To test my theory, tomorrow I shall blog about my desire for WIP to come early, be healthy and be REALLY good at (gross) breastfeeding. Oh, and maybe I'll throw in a lil' shout out for some pain management, too.

Reaching Nirvana.

I'm quite certain that the hour I spent atop a heated table in near darkness with a perfect stranger rubbing me down with hot oils yesterday was the single greatest moment in my life.

Weeeeellll, that might be stretching it just a bit, but it certainly makes the top 10. Seriously, it was uh-maaaaze-ing.

I was very hopeful that she would have one of those fancy tables with the hole in it for my tum tum, but she didn't. (Funny story - a coworker likened the image of me hauling my arse on top of one of those to getting a VW Beetle out of a manhole. A perfect, if not slightly insulting, analogy.)

I digress. Back to the rub down. So, she didn't have a fancy table, but used all sorts of newfangled techniques and pillows to make me extra comfy - and it worked! I almost fell asleep like four times.

What I found most interesting was that she had me use a body pillow when I was propped up on my side. It was GLORIOUS! What's more, Joe has been urging me to get one since he read about them in Fit Pregnancy. WHY did I not listen?!?!

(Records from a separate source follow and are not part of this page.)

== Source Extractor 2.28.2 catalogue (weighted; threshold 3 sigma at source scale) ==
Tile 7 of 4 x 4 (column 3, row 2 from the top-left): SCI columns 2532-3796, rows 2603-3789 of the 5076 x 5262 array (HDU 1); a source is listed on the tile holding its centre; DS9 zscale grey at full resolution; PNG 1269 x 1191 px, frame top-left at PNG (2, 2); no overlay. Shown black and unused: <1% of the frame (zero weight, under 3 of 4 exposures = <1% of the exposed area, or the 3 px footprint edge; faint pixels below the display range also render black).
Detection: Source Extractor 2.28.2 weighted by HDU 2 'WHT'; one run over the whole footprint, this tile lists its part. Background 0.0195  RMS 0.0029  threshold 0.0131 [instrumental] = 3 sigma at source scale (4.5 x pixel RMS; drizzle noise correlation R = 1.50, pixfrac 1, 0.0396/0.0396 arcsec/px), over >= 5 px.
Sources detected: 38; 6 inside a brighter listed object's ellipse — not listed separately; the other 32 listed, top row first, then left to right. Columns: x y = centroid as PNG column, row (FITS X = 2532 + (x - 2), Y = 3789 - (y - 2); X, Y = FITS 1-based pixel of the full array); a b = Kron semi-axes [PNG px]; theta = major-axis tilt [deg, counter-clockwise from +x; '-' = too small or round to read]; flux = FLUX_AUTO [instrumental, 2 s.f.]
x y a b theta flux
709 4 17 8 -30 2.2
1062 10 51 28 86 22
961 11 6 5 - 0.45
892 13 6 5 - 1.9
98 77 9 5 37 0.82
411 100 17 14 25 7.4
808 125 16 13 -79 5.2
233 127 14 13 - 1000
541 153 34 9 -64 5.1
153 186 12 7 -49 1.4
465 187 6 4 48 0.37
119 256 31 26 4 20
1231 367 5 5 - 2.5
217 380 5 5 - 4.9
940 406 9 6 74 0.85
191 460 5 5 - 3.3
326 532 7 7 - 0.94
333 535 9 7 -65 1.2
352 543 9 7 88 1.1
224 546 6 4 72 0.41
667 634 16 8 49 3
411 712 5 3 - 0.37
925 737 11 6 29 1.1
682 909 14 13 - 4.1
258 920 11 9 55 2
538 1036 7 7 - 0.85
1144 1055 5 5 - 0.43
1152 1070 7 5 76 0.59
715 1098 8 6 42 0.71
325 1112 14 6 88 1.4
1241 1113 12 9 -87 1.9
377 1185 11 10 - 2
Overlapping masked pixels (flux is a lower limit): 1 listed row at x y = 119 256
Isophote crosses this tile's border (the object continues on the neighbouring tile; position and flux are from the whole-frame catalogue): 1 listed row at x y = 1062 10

Guess who bought a body pillow last night on the way home? Yeah. 36 weeks into this...I'm so behind the times.

In related news, this particular masseuse offers a prenatal massage package during the last 4 weeks of pregnancy - 1 massage a week at 20% off if you pay for it all up front. Combine that with my $10 off coupon (What, did you honestly think I would do something without a coupon!?!) and I am getting a slammin' deal on massages for the next 4 weeks. And if WIP comes sooner than expected, I can use them after he's born. Schwing!

Tuesday, March 24, 2009

That Would Explain It.

Caitlin, I believe I've got the foundation for our official case vs. Palmer's/Laila Ali on lockdown. Put on your fancy lawyer hat and pay attention.

To paint the backstory for those unfamiliar, I recently posted a complaint about my newfound stretchmarks. (Gasp!) I, like many other expectant mothers, fell prey to the Palmer's "Laila Ali is proof that Palmer's works" ads and rubbed my belly down every morning and night like I was Aladdin rubbing the lamp for Genie to appear in hopes to stave off the red, wormy, eternal marks.

Behold the photo from the ad in question:



Is it just me or is she like 2 minutes pregnant in this picture? Of COURSE she doesn't have stretch marks and of COURSE "Palmer's works. She's the proof" because it looks like she just ate a few too many sliders and needs to drop a really good deuce to get that bloat down.

I didn't have stretch marks when I had a bitty tum tum, either. No one would! It wasn't until week 35 that those unwelcome bastards made their way to my skin surface. Misinformed and manupulated by Palmer's, I was under the impression that my daily slather ritual would prevent stetch marks...much like they supposedly did for Laila Ali.

Kids, you have homework. Someone find me a bare belly pic of Laila at 35+ weeks and PROVE to me that she doesn't have stretchmarks. Lies, lies, lies!